1. The main point of the grounds for appeal is that the sentence imposed by the court below on the defendant (four years of imprisonment) is too unreasonable.

2. The summary of the instant crime is that the Defendant imported the instant crime by dividing it into KRW 226, 13 in a capsulule 226, wherein the Defendant had to contain approximately approximately approximately 16.8g of plasticphones and philophones 99.21g and philophones.

The defendant was seized in both a philopon and a philopon imported by him, and thus was not distributed in the market.

The defendant has no history of criminal punishment in the Republic of Korea.

The above is the circumstances favorable to the defendant.

On the other hand, narcotics-related crimes are not easy to detect them in light of their characteristics, but they have a high risk of recidivism, and are likely to have a negative impact on the whole society as well as individuals due to their decentralization, toxicity, etc.

In particular, since narcotics import crimes are highly likely to cause additional crimes and spread of narcotics, there is a need to strictly punish them.

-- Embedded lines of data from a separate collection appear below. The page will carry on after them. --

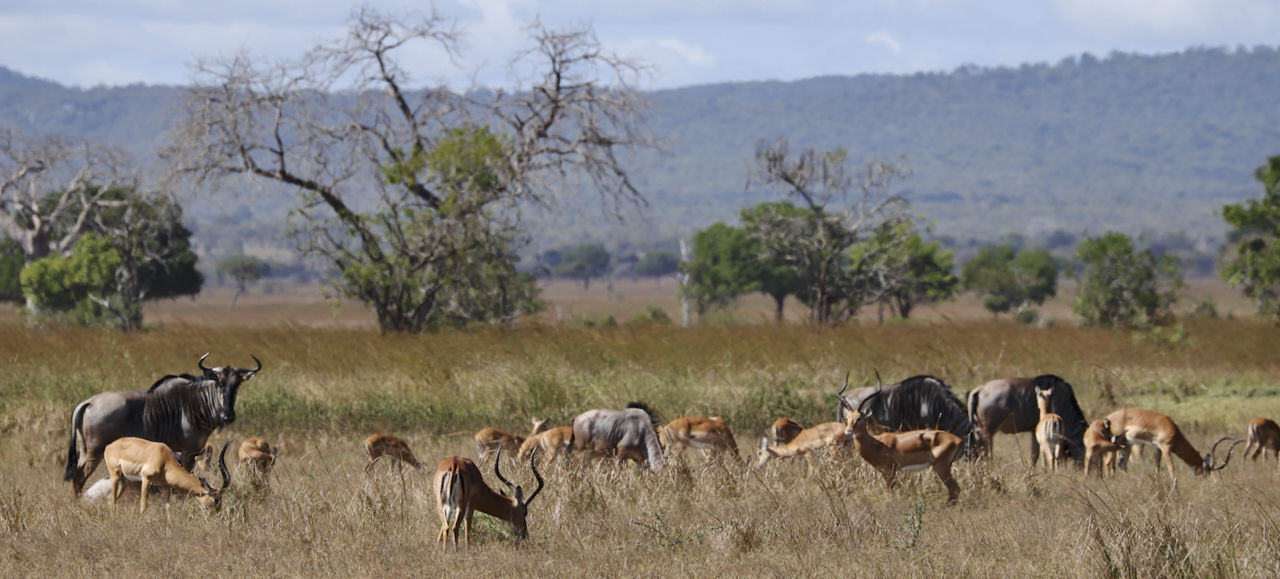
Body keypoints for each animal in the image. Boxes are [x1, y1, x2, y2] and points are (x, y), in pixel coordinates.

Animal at [103, 435, 231, 512]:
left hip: (125, 480)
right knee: (113, 499)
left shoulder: (166, 486)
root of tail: (108, 446)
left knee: (110, 499)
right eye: (216, 500)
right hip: (115, 475)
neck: (164, 459)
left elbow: (168, 508)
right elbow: (143, 505)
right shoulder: (146, 479)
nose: (218, 513)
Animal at [1105, 404, 1244, 476]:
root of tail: (1108, 417)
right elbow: (1171, 468)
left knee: (1122, 464)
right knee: (1108, 462)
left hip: (1127, 444)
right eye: (1205, 472)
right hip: (1115, 443)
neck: (1173, 430)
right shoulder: (1166, 448)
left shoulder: (1156, 448)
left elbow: (1157, 468)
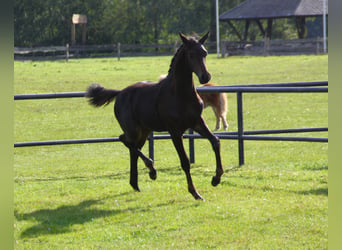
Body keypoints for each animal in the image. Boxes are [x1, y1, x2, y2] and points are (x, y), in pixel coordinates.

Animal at [87, 32, 223, 200]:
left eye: (205, 53)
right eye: (191, 54)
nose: (205, 77)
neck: (180, 94)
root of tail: (120, 93)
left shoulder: (197, 122)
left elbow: (215, 141)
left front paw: (216, 179)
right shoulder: (175, 131)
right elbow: (184, 161)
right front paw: (195, 193)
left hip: (144, 131)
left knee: (133, 148)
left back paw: (136, 183)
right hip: (132, 129)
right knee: (125, 140)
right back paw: (151, 169)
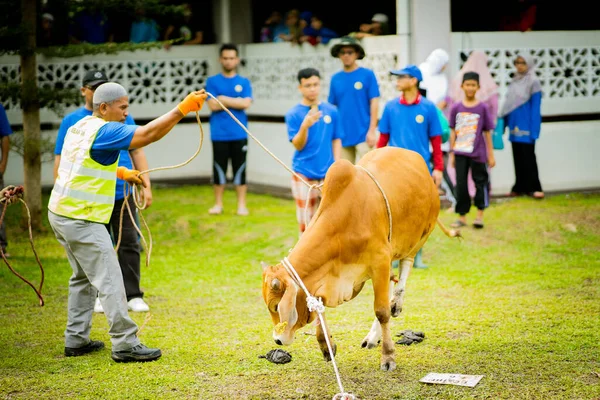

The amount of penphones imported by the defendant is equivalent to 116.09g.

The above is the circumstances unfavorable to the defendant.

In full view of the above circumstances, Defendant’s age, sex, environment, and circumstances after the crime, all the sentencing conditions shown in the argument of the instant case, and the scope of recommended sentences by the sentencing guidelines of the Supreme Court sentencing committee, the lower court’s sentencing against Defendant is too unreasonable.

Therefore, the defendant's argument of sentencing is without merit.

3. In conclusion, the defendant's appeal is dismissed in accordance with Article 364 (4) of the Criminal Procedure Act on the grounds that the defendant's appeal is without merit. It is so decided as per Disposition.